Locus tops G2 ranking for route planning & logistics
Locus has been ranked number one in route planning and named to G2's 2026 Best Software Awards in the Supply Chain and Logistics category, based on verified customer reviews and market presence data.
The placement adds to the company's profile as logistics teams reassess how they manage transport planning and execution across large networks. Route planning software has often been deployed as an optimisation layer, but more companies now want systems that combine planning with day-to-day operational execution.
G2's Best Software Awards use a ranking model that draws on verified user reviews and publicly available measures of market presence. The awards are part of G2's software marketplace, which compiles customer feedback across business technology categories.
Shift In transport
In transport operations, route planning has moved beyond producing a recommended sequence of stops for a fleet. Companies now track reliability and execution consistency as core performance measures across a network. This places more emphasis on monitoring, exception management, and follow-through as plans meet real-world constraints.

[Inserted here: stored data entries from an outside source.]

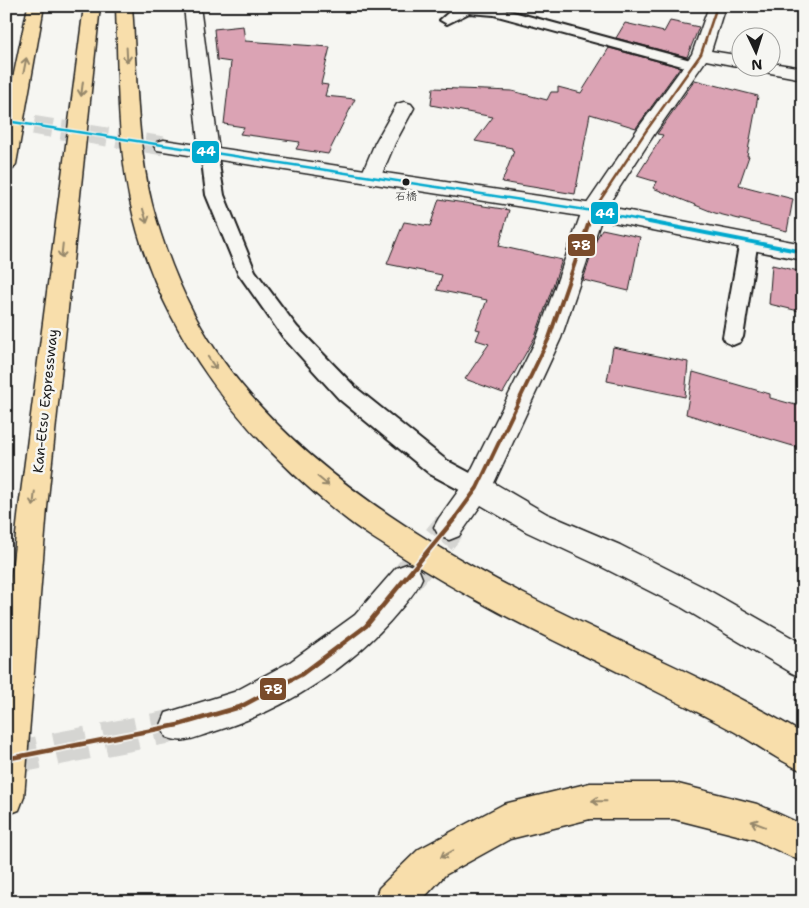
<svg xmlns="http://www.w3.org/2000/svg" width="809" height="908" viewBox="0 0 809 908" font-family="'Shantell Sans','Klee One',sans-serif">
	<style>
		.building { fill: #dba3b4; stroke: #1c1c1c }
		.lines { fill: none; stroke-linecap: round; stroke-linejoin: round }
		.street-tunnel { stroke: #d5d5d2; stroke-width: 33; stroke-dasharray: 33 17; stroke-linecap: butt }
		.secondary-tunnel { stroke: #d5d5d2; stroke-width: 19; stroke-dasharray: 19 9; stroke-linecap: butt }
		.lane-casing { stroke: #1c1c1c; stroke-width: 4 }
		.street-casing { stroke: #1c1c1c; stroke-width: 3 }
		.secondary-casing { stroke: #1c1c1c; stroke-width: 3 }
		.highway-casing { stroke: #1c1c1c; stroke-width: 3 }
		.lane { fill: #f6f6f2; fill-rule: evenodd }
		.street { fill: #f6f6f2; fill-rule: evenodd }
		.secondary { fill: #f6f6f2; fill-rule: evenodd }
		.highway { fill: #f8deab; fill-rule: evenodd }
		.bus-1-far1-casing { stroke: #f6f6f2; stroke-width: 5 }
		.bus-1-casing { stroke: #f6f6f2; stroke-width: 8 }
		.bus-2-far2-casing { stroke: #f6f6f2; stroke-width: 5 }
		.bus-2-far1-casing { stroke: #f6f6f2; stroke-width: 8 }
		.bus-2-casing { stroke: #f6f6f2; stroke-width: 8 }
		.bus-1-far1 { stroke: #00a9ce; stroke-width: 2.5 }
		.bus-1 { stroke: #00a9ce; stroke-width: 4 }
		.bus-2-far2 { stroke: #7a4b2a; stroke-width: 2.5 }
		.bus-2-far1 { stroke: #7a4b2a; stroke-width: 4 }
		.bus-2 { stroke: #7a4b2a; stroke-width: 4.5 }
		.oneway { stroke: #95876b }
		.bus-dot { fill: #1c1c1c; stroke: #f6f6f2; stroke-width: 2 }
		.labels { text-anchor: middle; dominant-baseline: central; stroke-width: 5; stroke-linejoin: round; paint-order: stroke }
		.far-bus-label { font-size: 11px; fill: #1c1c1c; stroke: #f6f6f2 }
		.street-label { font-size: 14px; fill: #1c1c1c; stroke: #f6f6f2 }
		.line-badge { stroke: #f6f6f2; stroke-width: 2 }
		.badge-label { font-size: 14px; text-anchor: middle; font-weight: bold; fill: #fff }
	</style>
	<rect width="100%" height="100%" fill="#f6f6f2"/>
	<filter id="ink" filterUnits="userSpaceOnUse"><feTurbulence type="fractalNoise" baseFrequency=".02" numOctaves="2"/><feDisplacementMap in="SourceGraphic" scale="10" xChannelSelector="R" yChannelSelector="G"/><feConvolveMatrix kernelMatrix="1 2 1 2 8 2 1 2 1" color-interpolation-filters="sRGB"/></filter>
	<g filter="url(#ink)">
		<path class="building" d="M670 21 699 27 687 57 616 38 625 23 664 32Z
			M243 26 245 41 330 47 321 84 328 85 325 96 355 99 328 154 296 149 300 142 240 134 244 127 224 124 231 62 217 60 214 29Z
			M609 48 680 67 636 128 590 114 575 194 502 182 514 151 512 150V148L475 141 493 117 431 105 433 88 512 91 547 100 551 92H558V87L581 93Z
			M695 80 758 96 747 156H749L739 185 793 199 787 231 715 213 653 188 657 182 637 176 663 135 657 134Z
			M439 199 509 210 499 246 562 260 535 337 503 393 465 379 489 344 476 340 480 330 476 329 487 300 437 290 442 275 387 264 404 222 430 226Z
			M602 229 640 237 629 291 583 280 597 238Z
			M772 265 803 272V312L769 304Z
			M613 347 688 362 685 397 607 381Z
			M693 372 770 394V398L803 407V449L686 414Z"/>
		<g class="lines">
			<path class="street-tunnel" d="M407 578 449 527
				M6 759 178 725"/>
			<path class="secondary-tunnel" d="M6 121 164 146"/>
			<g class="lane-casing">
				<path id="lane" d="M464 6 495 7 698 62 700 65 698 68 693 69 494 15 469 13 447 24 440 20 448 13Z
					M209 147 215 148 217 152 224 195 255 271 297 327 355 387 446 460 485 481 489 488 485 495 477 498 469 495 430 474 339 399 283 337 238 273 206 195 201 152 203 148Z
					M749 234 755 236 758 240 743 337 740 342 733 345 726 342 723 337 740 240 743 236Z"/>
			</g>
			<g class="street-casing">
				<path id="street" d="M184 6H200L219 152 216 156 209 158 202 156 199 152Z
					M709 6H725L711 51 742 56V67L706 60 655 133 604 211 561 338 494 483 547 514 620 545 703 587 803 644V678L792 673 681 607 598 565 527 532 481 505 459 536 449 540 439 536 434 527 439 518 467 479 537 338 582 211 639 127 692 54Z
					M772 63 803 68V79L765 72 762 68H772Z
					M404 102 411 104 414 108 395 143 381 176 378 181 371 183 364 181 361 176 375 143 397 104Z
					M407 564 418 568 422 578C417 591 407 601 398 612 351 668 283 711 213 732 195 737 184 745 166 737L161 725 166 713 234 692 290 662 355 615 396 568Z"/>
			</g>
			<g class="secondary-casing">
				<path id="secondary" d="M164 140 593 204 803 244V260L593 218 157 150 154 146 157 142Z"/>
			</g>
			<g class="highway-casing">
				<path id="highway" d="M28 6H44L16 164 13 169 6 170V112Z
					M84 6H100L47 508 24 797 19 810 6 815V625L19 508Z
					M116 6H132C137 72 136 140 152 204 162 242 176 279 194 314 259 438 398 529 520 592 614 641 712 679 803 734V771C779 761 758 745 735 732 693 709 649 688 606 666 534 631 463 596 395 552 380 542 363 532 349 521 245 441 157 331 130 201 117 137 118 71 116 6Z
					M590 783H674L757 804 803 825V862L753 839 674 819H590L510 839 445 875 420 902H374L379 888 419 849 504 804Z"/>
			</g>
			<use href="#lane" class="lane"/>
			<use href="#street" class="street"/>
			<use href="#secondary" class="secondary"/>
			<use href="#highway" class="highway"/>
			<g class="bus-1-far1-casing">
				<path id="bus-1-far1" d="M6 121 593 211 656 223"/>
			</g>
			<g class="bus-1-casing">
				<path id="bus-1" d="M649 222 803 252"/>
			</g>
			<g class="bus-2-far2-casing">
				<path id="bus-2-far2" d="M589 223 593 211 646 131 701 54 717 6"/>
			</g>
			<g class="bus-2-far1-casing">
				<path id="bus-2-far1" d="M455 518 477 488 549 338 589 222"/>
			</g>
			<g class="bus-2-casing">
				<path id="bus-2" d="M6 759 178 725 240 707 302 674 366 626 456 517"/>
			</g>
			<use href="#bus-1-far1" class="bus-1-far1"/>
			<use href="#bus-1" class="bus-1"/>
			<use href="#bus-2-far2" class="bus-2-far2"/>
			<use href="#bus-2-far1" class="bus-2-far1"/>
			<use href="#bus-2" class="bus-2"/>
		</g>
		<defs><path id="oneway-shaft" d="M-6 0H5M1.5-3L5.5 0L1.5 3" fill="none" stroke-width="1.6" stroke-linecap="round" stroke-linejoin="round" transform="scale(1.25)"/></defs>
		<g class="oneway">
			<use href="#oneway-shaft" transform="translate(127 55) rotate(87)"/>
			<use href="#oneway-shaft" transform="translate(25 65) rotate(-79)"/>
			<use href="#oneway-shaft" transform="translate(82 89) rotate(97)"/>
			<use href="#oneway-shaft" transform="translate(145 216) rotate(74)"/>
			<use href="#oneway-shaft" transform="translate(62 251) rotate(96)"/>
			<use href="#oneway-shaft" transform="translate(212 363) rotate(56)"/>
			<use href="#oneway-shaft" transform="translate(323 481) rotate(40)"/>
			<use href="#oneway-shaft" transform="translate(34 499) rotate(96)"/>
			<use href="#oneway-shaft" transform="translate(599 801) rotate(-179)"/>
			<use href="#oneway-shaft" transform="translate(758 824) rotate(-159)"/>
			<use href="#oneway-shaft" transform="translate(447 854) rotate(151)"/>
		</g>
	</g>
	<circle class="bus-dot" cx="406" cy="182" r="4.5"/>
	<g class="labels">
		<g class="far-bus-label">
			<text x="406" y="196">石橋</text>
		</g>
		<g class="street-label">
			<text transform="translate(45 401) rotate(-84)">Kan-Etsu Expressway</text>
		</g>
	</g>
	<g class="line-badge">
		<rect x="191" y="140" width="29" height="24" rx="5" fill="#00a9ce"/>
		<rect x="590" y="201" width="29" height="24" rx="5" fill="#00a9ce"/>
		<rect x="567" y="233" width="29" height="24" rx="5" fill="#7a4b2a"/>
		<rect x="259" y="677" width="28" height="24" rx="5" fill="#7a4b2a"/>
	</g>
	<g class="badge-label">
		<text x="206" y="156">44</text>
		<text x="605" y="218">44</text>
		<text x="581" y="250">78</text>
		<text x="273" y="694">78</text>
	</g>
	<rect width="809" height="908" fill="none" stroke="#f6f6f2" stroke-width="25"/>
	<rect x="12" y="12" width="784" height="883" fill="none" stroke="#1c1c1c" stroke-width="2" filter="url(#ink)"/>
	<g transform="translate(756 52) rotate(176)"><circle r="24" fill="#f6f6f2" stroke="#9f9f9c"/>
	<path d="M0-4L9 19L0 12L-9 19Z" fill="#1c1c1c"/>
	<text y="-8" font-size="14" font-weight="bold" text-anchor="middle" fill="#1c1c1c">N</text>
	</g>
</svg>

Locus is aligning product development with that broader operational scope. It markets DiSCO-short for Digital Supply Chain Officer-as a transportation management system built around AI agents, describing it as a unified framework covering planning, execution, settlement, and insights.
DiSCO uses real-time operational data to evaluate trade-offs across cost, service levels, capacity, and compliance constraints. Locus also points to governance features designed to keep people in the loop through configurable controls, along with audit and performance visibility.

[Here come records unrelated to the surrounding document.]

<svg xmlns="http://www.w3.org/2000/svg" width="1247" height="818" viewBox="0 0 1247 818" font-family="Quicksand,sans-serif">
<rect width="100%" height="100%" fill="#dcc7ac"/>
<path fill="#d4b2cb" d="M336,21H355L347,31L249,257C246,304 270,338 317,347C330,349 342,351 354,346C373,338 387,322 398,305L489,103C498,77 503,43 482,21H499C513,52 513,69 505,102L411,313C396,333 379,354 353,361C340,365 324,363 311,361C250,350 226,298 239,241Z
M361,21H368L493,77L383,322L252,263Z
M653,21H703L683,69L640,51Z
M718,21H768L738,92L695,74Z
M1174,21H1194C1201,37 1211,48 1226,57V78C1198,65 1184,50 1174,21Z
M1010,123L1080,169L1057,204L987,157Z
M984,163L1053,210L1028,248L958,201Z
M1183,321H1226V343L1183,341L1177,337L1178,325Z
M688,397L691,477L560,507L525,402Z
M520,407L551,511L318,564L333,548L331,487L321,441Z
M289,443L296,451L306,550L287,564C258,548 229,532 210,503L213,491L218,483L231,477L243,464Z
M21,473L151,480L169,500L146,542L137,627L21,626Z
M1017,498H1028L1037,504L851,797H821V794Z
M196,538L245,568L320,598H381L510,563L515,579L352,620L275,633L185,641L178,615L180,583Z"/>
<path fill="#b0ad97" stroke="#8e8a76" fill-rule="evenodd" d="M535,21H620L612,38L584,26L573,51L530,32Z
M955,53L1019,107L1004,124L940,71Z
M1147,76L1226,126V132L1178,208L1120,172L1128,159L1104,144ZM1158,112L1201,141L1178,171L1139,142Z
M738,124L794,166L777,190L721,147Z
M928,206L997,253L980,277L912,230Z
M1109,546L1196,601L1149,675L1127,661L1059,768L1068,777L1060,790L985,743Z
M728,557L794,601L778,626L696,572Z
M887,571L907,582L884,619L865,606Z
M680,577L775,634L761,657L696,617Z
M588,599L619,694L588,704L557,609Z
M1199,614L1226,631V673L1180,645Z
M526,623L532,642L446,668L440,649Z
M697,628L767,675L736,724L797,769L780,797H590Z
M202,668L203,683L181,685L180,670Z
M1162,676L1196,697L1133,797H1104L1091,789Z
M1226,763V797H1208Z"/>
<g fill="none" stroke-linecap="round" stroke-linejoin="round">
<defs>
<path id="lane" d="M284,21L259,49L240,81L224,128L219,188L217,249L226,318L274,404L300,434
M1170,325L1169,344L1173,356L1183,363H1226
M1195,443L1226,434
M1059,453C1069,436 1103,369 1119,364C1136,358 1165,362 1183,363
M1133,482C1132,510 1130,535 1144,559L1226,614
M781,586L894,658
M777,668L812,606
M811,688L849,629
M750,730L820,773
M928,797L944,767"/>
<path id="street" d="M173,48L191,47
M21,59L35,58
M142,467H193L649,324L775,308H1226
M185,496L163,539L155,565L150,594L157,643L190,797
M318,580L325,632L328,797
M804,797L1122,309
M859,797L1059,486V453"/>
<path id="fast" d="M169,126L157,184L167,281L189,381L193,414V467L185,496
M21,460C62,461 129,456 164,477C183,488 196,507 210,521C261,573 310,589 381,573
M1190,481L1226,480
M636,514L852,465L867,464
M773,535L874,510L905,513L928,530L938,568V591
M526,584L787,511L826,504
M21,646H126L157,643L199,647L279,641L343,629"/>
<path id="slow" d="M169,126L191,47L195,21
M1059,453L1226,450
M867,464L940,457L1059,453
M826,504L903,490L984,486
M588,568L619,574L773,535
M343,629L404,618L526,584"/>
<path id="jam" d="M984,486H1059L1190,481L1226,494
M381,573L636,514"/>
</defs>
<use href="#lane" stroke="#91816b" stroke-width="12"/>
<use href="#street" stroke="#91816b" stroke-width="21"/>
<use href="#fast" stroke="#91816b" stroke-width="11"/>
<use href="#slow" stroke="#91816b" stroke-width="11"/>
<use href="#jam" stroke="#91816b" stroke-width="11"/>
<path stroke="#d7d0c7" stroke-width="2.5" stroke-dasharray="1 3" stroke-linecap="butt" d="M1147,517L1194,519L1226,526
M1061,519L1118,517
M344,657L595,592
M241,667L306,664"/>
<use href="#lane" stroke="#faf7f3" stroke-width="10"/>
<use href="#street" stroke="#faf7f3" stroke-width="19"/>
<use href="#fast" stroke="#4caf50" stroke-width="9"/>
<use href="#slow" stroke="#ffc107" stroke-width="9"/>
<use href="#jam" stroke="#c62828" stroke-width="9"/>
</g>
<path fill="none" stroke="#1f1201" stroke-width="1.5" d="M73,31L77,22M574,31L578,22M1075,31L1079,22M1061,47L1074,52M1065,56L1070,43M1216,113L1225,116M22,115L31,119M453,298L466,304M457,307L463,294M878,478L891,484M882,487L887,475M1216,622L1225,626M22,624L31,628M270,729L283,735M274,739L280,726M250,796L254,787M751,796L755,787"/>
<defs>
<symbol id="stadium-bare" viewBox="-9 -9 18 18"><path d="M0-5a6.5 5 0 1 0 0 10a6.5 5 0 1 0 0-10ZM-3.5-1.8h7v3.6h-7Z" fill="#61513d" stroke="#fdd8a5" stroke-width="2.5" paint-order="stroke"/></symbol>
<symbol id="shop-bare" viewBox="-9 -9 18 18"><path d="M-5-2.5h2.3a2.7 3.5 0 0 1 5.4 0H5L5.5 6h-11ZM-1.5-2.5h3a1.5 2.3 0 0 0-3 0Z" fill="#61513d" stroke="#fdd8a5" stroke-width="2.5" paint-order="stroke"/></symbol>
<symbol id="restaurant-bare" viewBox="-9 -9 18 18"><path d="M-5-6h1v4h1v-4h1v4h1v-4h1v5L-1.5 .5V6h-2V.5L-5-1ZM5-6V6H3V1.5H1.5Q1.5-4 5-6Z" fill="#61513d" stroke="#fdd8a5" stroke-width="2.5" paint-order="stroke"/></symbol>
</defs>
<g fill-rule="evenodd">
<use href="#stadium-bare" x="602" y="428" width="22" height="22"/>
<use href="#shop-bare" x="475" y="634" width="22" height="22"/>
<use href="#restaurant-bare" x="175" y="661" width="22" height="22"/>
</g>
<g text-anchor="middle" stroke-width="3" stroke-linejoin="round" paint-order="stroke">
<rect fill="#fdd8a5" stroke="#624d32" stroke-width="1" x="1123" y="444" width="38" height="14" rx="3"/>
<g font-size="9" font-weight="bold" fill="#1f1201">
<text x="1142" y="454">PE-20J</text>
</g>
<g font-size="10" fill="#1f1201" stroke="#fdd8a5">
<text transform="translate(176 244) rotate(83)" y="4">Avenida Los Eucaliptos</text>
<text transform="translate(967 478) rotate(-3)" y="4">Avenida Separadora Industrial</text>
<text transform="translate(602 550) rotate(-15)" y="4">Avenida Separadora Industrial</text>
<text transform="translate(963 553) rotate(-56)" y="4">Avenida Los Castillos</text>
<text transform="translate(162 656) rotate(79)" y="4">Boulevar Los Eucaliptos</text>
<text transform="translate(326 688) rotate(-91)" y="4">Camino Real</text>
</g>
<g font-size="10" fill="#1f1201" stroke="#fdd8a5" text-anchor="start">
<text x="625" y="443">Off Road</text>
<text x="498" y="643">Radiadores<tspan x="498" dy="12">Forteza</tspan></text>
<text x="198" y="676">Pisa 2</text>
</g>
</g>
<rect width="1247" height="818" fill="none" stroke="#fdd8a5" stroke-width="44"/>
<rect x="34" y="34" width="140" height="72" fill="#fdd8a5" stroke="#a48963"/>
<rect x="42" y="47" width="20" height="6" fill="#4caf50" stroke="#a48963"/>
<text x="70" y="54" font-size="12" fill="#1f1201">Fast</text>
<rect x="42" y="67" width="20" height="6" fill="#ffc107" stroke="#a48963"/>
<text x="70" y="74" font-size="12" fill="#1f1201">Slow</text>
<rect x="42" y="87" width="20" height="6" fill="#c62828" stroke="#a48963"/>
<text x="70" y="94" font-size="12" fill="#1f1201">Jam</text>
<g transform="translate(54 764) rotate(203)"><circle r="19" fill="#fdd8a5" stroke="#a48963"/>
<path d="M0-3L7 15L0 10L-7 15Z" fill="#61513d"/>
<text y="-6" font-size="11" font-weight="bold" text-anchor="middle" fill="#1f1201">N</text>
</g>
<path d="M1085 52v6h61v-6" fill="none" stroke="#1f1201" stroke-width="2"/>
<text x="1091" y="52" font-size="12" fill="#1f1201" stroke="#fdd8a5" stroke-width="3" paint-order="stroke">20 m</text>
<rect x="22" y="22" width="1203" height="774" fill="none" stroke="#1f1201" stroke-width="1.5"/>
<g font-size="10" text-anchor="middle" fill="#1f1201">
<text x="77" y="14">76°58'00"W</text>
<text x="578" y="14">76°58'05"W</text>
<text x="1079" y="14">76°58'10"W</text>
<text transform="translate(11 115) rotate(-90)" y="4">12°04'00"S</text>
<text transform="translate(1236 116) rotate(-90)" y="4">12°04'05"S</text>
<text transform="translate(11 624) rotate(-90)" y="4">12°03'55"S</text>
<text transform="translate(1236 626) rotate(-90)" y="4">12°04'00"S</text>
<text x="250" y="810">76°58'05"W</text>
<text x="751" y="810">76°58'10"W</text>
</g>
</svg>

Nishith Rastogi, founder and CEO of Locus, linked the ranking to changing priorities among large shippers and retailers.
"Being ranked #1 in Route Planning and recognized in G2's Best Software Awards reflects what enterprise logistics teams are prioritizing today: measurable outcomes at scale. It also signals a shift in transportation architecture. Route planning has moved beyond finding the shortest path. Enterprises now measure reliability, SLA adherence, and execution consistency across the network, which requires unified systems that coordinate planning, dispatch, visibility, and financial performance. That shift is what we see in our vision for DiSCO, the Digital Supply Chain Officer, bringing continuous, AI-driven decisioning across the transportation lifecycle," Rastogi said.
Post-acquisition
The recognition follows Locus's acquisition in late 2025 by Ingka Group, the largest IKEA retailer. Locus says it continues to operate independently while supporting logistics operations across Ingka Group's fulfilment network and working with other global brands, including Unilever and Nestlé.
The acquisition placed a route planning specialist inside one of the world's largest retail distribution operations, drawing more attention to how retailers and consumer goods groups balance in-house logistics systems with software providers that serve multiple customers.
Founded in 2015 and headquartered in San Francisco, Locus provides route planning tools for delivery and transport use cases across multiple countries and operating models, including multi-carrier environments.
In a separate statement, Rastogi emphasised operational decision-making rather than planning in isolation.
"This recognition validates our focus on solving real transportation problems at enterprise scale: planning, dispatching, and adapting decisions across complex logistics networks," Rastogi said.
Scale claims
Locus says its software has been used for more than 1.5 billion deliveries across more than 30 countries. It also reports more than USD $320 million in transit cost savings, more than 800 million miles of travel reduced, and more than 17 million kilograms of CO2 emissions offset. The company reports 99.5% SLA adherence across enterprise deployments.
Buyers in supply chain and logistics have increased scrutiny of such performance metrics, particularly where route planning affects customer experience measures such as delivery windows and proof of delivery. At the same time, logistics teams are asking vendors to show how planning recommendations translate into execution outcomes, including how changes are managed during the day.
Locus is expected to continue building its transport management approach around agent-based automation and continuous planning. Rastogi reiterated that enterprise teams now "measure reliability, SLA adherence, and execution consistency across the network," and need systems that coordinate planning, dispatch, and financial performance.